Nadal’s victory in the Toronto Masters 1000 last summer was the only hard-court event he completed in 2018, a number of injuries costing him the chance for more glory. But Wilander, who will be commentating for Eurosport throughout the Australian Open, said Nadal was a genuine threat, with the hot weather forecast for the first week playing into his hands.
“With Nadal, it’s not a statistical thing and it doesn’t really matter about his form,” Wilander said. “Sure, hard courts do tend to beat him up, but the faster court will be an advantage for him, the heat will suit him. So I think Nadal has a chance, it’s probably his second favourite tournament in terms of playing conditions.

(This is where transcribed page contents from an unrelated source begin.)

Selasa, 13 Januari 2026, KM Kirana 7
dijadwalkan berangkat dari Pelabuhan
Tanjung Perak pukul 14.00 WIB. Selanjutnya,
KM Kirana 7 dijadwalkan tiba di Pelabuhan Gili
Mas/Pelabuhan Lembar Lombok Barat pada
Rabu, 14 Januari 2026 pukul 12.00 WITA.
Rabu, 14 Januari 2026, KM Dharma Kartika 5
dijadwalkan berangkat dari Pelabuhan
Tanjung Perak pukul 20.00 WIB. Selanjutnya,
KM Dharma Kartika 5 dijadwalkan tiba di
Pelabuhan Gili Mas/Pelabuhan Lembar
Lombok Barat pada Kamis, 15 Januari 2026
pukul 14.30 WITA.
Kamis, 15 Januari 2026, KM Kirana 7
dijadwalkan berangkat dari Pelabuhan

“I’d be really, really worried about Nadal if I was playing in this tournament if he’s fit. He’s rested his body now since the US Open. He’s really, really close to perfecting his body in terms of fitness and shouldn’t be written off by any means.”
In the hunt for an 18th grand slam title
Seeded No 2, Nadal is in the same half of the draw as Federer, with the two men scheduled to meet in the semi-finals. He begins against James Duckworth, an Australian wildcard, while a third-round battle against Alex de Minaur, the young Australian who won his first title on Saturday in Sydney, could go a long way to showing whether Nadal will be in the hunt for an 18th grand slam title.
The announcement by Andy Murray that he plans to retire after Wimbledon because of his hip injury affected everyone at the tournament. With Nadal a year older, after more than his share of injuries, there were questions as to how long he might go on.
But Nadal, who has been working on his serve, is still as motivated as ever. “I didn't arrive to that point,” he said. I am a positive guy. I always had the feeling that we'll fix it. Of course, there is periods of time that you don't see the light. It is tough.
“My only goal is always to have been keep going. I know that tennis is not forever. I want to do it as long as I can and give myself the best possibilities to fight for the things I am really passionate about.”